### TASK DESCRIPTION
Render every line of the items below as a JSON list of strings, one string per line, skipping any blank lines.

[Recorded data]
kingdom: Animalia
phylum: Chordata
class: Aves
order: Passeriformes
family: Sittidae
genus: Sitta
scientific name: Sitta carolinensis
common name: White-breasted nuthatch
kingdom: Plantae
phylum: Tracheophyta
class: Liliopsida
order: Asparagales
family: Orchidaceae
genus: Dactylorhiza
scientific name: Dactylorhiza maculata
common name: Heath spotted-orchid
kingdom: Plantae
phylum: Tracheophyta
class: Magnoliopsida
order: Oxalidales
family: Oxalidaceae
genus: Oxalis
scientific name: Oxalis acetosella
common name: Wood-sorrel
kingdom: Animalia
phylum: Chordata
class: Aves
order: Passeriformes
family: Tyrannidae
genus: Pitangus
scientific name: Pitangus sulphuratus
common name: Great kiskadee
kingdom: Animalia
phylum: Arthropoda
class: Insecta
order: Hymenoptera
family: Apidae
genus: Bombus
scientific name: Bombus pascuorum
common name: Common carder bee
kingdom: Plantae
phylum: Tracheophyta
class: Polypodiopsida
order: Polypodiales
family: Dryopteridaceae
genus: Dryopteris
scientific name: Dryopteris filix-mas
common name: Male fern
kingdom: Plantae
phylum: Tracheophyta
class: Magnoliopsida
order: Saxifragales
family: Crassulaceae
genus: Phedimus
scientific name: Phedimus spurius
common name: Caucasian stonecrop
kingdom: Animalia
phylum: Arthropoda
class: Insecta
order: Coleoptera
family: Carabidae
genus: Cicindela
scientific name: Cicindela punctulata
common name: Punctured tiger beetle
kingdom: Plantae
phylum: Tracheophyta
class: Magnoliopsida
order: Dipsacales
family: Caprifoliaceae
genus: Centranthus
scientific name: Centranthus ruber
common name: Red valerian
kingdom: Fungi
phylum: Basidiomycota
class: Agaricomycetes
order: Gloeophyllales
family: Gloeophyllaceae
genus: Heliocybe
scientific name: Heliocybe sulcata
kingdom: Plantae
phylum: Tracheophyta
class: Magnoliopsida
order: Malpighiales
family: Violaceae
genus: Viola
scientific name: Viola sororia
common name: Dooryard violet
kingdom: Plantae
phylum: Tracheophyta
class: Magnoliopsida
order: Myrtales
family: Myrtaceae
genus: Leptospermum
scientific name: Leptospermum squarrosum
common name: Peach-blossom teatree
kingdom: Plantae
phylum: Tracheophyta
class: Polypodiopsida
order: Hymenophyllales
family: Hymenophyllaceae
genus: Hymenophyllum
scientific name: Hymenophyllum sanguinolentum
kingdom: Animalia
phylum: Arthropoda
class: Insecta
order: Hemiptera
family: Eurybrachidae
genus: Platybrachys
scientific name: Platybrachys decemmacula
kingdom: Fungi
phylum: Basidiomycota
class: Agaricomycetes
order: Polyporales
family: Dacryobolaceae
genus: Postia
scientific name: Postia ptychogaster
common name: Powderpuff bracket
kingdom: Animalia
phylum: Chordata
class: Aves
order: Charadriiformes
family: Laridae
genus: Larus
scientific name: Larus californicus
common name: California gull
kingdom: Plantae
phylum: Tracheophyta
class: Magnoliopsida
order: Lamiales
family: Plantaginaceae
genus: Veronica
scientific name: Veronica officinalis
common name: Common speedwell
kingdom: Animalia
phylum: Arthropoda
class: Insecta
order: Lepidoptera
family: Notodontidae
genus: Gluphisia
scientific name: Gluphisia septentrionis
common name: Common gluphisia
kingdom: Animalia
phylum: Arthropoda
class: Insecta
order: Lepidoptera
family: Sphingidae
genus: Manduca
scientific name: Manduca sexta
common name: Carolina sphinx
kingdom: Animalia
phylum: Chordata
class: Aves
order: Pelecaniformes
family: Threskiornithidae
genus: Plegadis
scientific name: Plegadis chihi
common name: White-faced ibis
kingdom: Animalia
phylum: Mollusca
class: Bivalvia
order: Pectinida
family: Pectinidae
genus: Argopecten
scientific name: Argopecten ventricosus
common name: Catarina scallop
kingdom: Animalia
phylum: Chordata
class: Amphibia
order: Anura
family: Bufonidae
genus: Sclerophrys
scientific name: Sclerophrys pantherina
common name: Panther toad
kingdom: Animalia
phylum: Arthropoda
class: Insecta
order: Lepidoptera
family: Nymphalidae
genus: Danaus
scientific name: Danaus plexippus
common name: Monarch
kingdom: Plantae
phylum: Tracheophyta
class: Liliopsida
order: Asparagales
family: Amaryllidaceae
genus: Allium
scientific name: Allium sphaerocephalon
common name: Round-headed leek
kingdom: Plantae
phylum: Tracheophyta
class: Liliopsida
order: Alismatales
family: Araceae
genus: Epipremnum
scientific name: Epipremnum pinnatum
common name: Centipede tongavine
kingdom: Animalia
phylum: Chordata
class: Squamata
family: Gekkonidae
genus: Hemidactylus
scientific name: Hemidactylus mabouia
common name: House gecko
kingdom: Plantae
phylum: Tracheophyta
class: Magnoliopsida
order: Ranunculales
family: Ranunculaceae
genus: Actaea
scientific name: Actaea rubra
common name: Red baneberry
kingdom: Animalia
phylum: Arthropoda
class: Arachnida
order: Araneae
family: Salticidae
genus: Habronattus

### OUTPUT BELOW
[
  "kingdom: Animalia",
  "phylum: Chordata",
  "class: Aves",
  "order: Passeriformes",
  "family: Sittidae",
  "genus: Sitta",
  "scientific name: Sitta carolinensis",
  "common name: White-breasted nuthatch",
  "kingdom: Plantae",
  "phylum: Tracheophyta",
  "class: Liliopsida",
  "order: Asparagales",
  "family: Orchidaceae",
  "genus: Dactylorhiza",
  "scientific name: Dactylorhiza maculata",
  "common name: Heath spotted-orchid",
  "kingdom: Plantae",
  "phylum: Tracheophyta",
  "class: Magnoliopsida",
  "order: Oxalidales",
  "family: Oxalidaceae",
  "genus: Oxalis",
  "scientific name: Oxalis acetosella",
  "common name: Wood-sorrel",
  "kingdom: Animalia",
  "phylum: Chordata",
  "class: Aves",
  "order: Passeriformes",
  "family: Tyrannidae",
  "genus: Pitangus",
  "scientific name: Pitangus sulphuratus",
  "common name: Great kiskadee",
  "kingdom: Animalia",
  "phylum: Arthropoda",
  "class: Insecta",
  "order: Hymenoptera",
  "family: Apidae",
  "genus: Bombus",
  "scientific name: Bombus pascuorum",
  "common name: Common carder bee",
  "kingdom: Plantae",
  "phylum: Tracheophyta",
  "class: Polypodiopsida",
  "order: Polypodiales",
  "family: Dryopteridaceae",
  "genus: Dryopteris",
  "scientific name: Dryopteris filix-mas",
  "common name: Male fern",
  "kingdom: Plantae",
  "phylum: Tracheophyta",
  "class: Magnoliopsida",
  "order: Saxifragales",
  "family: Crassulaceae",
  "genus: Phedimus",
  "scientific name: Phedimus spurius",
  "common name: Caucasian stonecrop",
  "kingdom: Animalia",
  "phylum: Arthropoda",
  "class: Insecta",
  "order: Coleoptera",
  "family: Carabidae",
  "genus: Cicindela",
  "scientific name: Cicindela punctulata",
  "common name: Punctured tiger beetle",
  "kingdom: Plantae",
  "phylum: Tracheophyta",
  "class: Magnoliopsida",
  "order: Dipsacales",
  "family: Caprifoliaceae",
  "genus: Centranthus",
  "scientific name: Centranthus ruber",
  "common name: Red valerian",
  "kingdom: Fungi",
  "phylum: Basidiomycota",
  "class: Agaricomycetes",
  "order: Gloeophyllales",
  "family: Gloeophyllaceae",
  "genus: Heliocybe",
  "scientific name: Heliocybe sulcata",
  "kingdom: Plantae",
  "phylum: Tracheophyta",
  "class: Magnoliopsida",
  "order: Malpighiales",
  "family: Violaceae",
  "genus: Viola",
  "scientific name: Viola sororia",
  "common name: Dooryard violet",
  "kingdom: Plantae",
  "phylum: Tracheophyta",
  "class: Magnoliopsida",
  "order: Myrtales",
  "family: Myrtaceae",
  "genus: Leptospermum",
  "scientific name: Leptospermum squarrosum",
  "common name: Peach-blossom teatree",
  "kingdom: Plantae",
  "phylum: Tracheophyta",
  "class: Polypodiopsida",
  "order: Hymenophyllales",
  "family: Hymenophyllaceae",
  "genus: Hymenophyllum",
  "scientific name: Hymenophyllum sanguinolentum",
  "kingdom: Animalia",
  "phylum: Arthropoda",
  "class: Insecta",
  "order: Hemiptera",
  "family: Eurybrachidae",
  "genus: Platybrachys",
  "scientific name: Platybrachys decemmacula",
  "kingdom: Fungi",
  "phylum: Basidiomycota",
  "class: Agaricomycetes",
  "order: Polyporales",
  "family: Dacryobolaceae",
  "genus: Postia",
  "scientific name: Postia ptychogaster",
  "common name: Powderpuff bracket",
  "kingdom: Animalia",
  "phylum: Chordata",
  "class: Aves",
  "order: Charadriiformes",
  "family: Laridae",
  "genus: Larus",
  "scientific name: Larus californicus",
  "common name: California gull",
  "kingdom: Plantae",
  "phylum: Tracheophyta",
  "class: Magnoliopsida",
  "order: Lamiales",
  "family: Plantaginaceae",
  "genus: Veronica",
  "scientific name: Veronica officinalis",
  "common name: Common speedwell",
  "kingdom: Animalia",
  "phylum: Arthropoda",
  "class: Insecta",
  "order: Lepidoptera",
  "family: Notodontidae",
  "genus: Gluphisia",
  "scientific name: Gluphisia septentrionis",
  "common name: Common gluphisia",
  "kingdom: Animalia",
  "phylum: Arthropoda",
  "class: Insecta",
  "order: Lepidoptera",
  "family: Sphingidae",
  "genus: Manduca",
  "scientific name: Manduca sexta",
  "common name: Carolina sphinx",
  "kingdom: Animalia",
  "phylum: Chordata",
  "class: Aves",
  "order: Pelecaniformes",
  "family: Threskiornithidae",
  "genus: Plegadis",
  "scientific name: Plegadis chihi",
  "common name: White-faced ibis",
  "kingdom: Animalia",
  "phylum: Mollusca",
  "class: Bivalvia",
  "order: Pectinida",
  "family: Pectinidae",
  "genus: Argopecten",
  "scientific name: Argopecten ventricosus",
  "common name: Catarina scallop",
  "kingdom: Animalia",
  "phylum: Chordata",
  "class: Amphibia",
  "order: Anura",
  "family: Bufonidae",
  "genus: Sclerophrys",
  "scientific name: Sclerophrys pantherina",
  "common name: Panther toad",
  "kingdom: Animalia",
  "phylum: Arthropoda",
  "class: Insecta",
  "order: Lepidoptera",
  "family: Nymphalidae",
  "genus: Danaus",
  "scientific name: Danaus plexippus",
  "common name: Monarch",
  "kingdom: Plantae",
  "phylum: Tracheophyta",
  "class: Liliopsida",
  "order: Asparagales",
  "family: Amaryllidaceae",
  "genus: Allium",
  "scientific name: Allium sphaerocephalon",
  "common name: Round-headed leek",
  "kingdom: Plantae",
  "phylum: Tracheophyta",
  "class: Liliopsida",
  "order: Alismatales",
  "family: Araceae",
  "genus: Epipremnum",
  "scientific name: Epipremnum pinnatum",
  "common name: Centipede tongavine",
  "kingdom: Animalia",
  "phylum: Chordata",
  "class: Squamata",
  "family: Gekkonidae",
  "genus: Hemidactylus",
  "scientific name: Hemidactylus mabouia",
  "common name: House gecko",
  "kingdom: Plantae",
  "phylum: Tracheophyta",
  "class: Magnoliopsida",
  "order: Ranunculales",
  "family: Ranunculaceae",
  "genus: Actaea",
  "scientific name: Actaea rubra",
  "common name: Red baneberry",
  "kingdom: Animalia",
  "phylum: Arthropoda",
  "class: Arachnida",
  "order: Araneae",
  "family: Salticidae",
  "genus: Habronattus"
]